Qualitative assessment. At the end of the day, Ring reasoned, “the Board has simply shifted the prism through which it evaluates the significance of the common-law factors to what the D.C. Circuit has deemed a “more accurate proxy” to “‘capture[] the distinction between an employee and an independent contractor.’” After all, the analysis is a qualitative one, not strictly quantitative, he explained. “[T]he Board does not merely count up the common-law factors that favor independent contractor status to see if they outnumber the factors that favor employee status, but instead it must make a qualitative evaluation of those factors based on the particular factual circumstances of each case.”

Applying the test. Applying its newly restored independent-contractor test to the case at hand, the Board held the SuperShuttle franchisees were independent contractors. They own or lease their vans—the principal instrumentality of their work. They exercise nearly complete control over their daily work and method of payment, keeping all their earned fares save their franchise fees. These facts demonstrate significant entrepreneurial opportunity and control.

Moreover, they work under minimal supervision, and the parties to the UFA clearly evidenced their understanding that theirs is an independent contractor arrangement. Certain factors weighed in favor of employee status, the majority conceded, such as the relative skill required (driving being an indistinct occupation) and the extent of SuperShuttle’s involvement in the business. On balance, though, these factors were relatively insignificant compared to the other indicia of independent-contractor status.

McFerran dissent.
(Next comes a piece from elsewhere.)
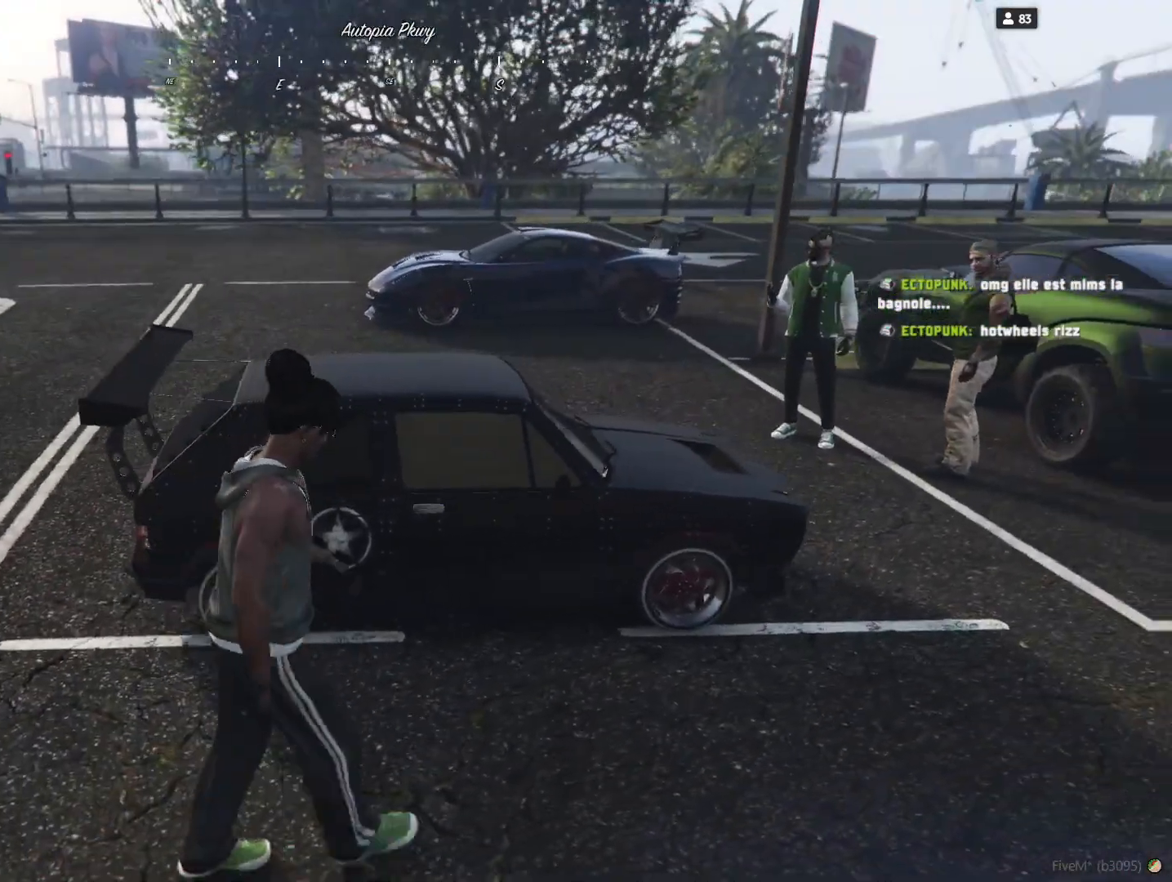
{"keys": [], "events": []}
The NLRB’s lone Democrat dissented, criticizing the Board majority as an initial matter for overruling the NLRB’s 2014 decision without notice or an opportunity for the public to weigh in via a request for briefs. [Note that the Board last year issued a call for briefs in Velox Express, Inc., on the related but separate question whether an employer’s misclassification of an employee as an independent contractor is a stand-alone violation of the Act.] And she found fault with the free-wheeling test asserted by the majority here.

“[T]he majority insists that it is free to adjust its test whenever and however it likes, observing that ‘the Board may evaluate the common-law factors through the prism of entrepreneurial opportunity when the specific factual circumstances of the case make such an evaluation appropriate.’” But the Board can’t have it both ways, McFerran argued: It can’t purport to adhere to the common-law test and simultaneously embrace the D.C. Circuit’s 2009 standard which, in her view, departed from the common law by elevating entrepreneurial opportunity as a key indicia of independent contractor status.
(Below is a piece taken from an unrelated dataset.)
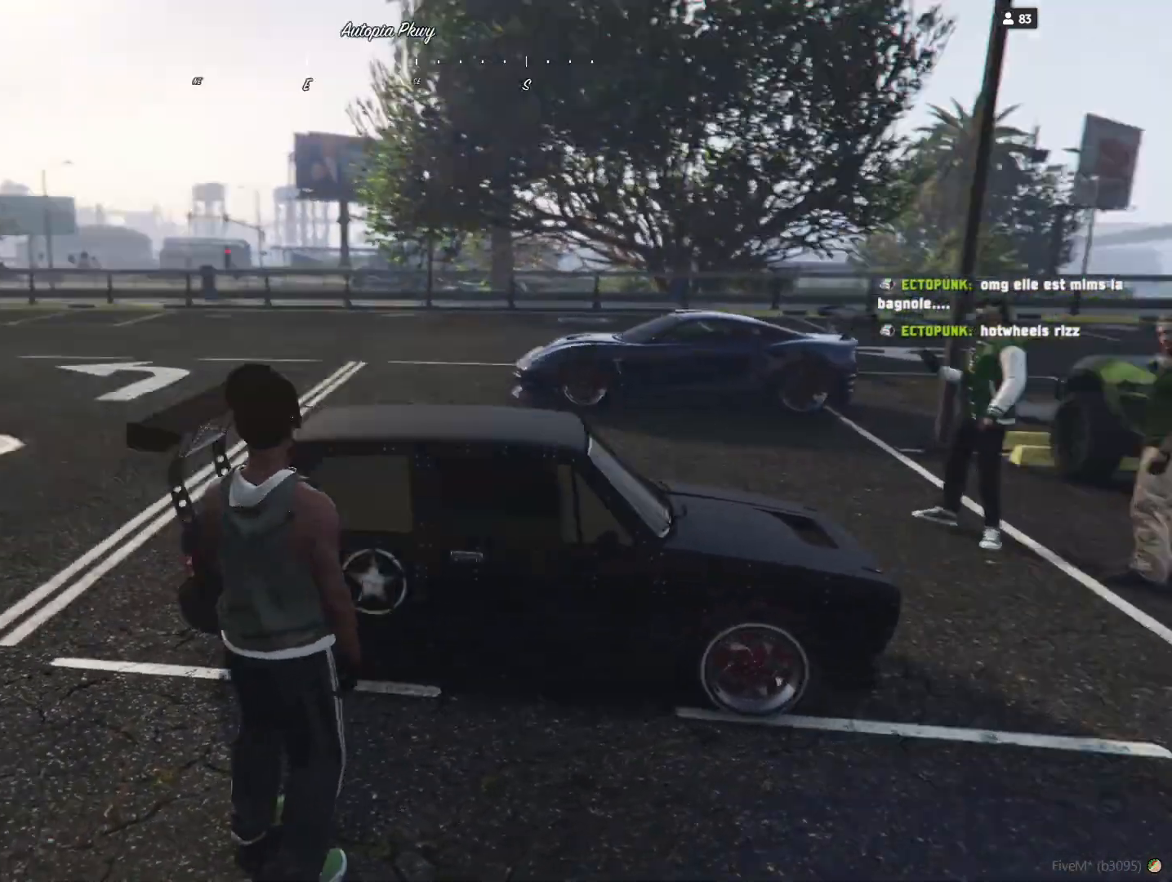
{"keys": [], "events": []}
Yet the Board didn’t even coherently apply its own test in deciding the case, in McFerran’s view. Taking her own walk through the common-law factors as set forth in the Restatement, McFerran noted, first and foremost, that the drivers perform the core of the company’s work, an important indicator of employee status. Other factors supported a finding of employee status as well, she would find. At bottom, McFerran concluded that “under any reasonable interpretation and application of the common-law test for determining employee status—which everyone agrees is controlling—the SuperShuttle drivers are, in fact, employees.”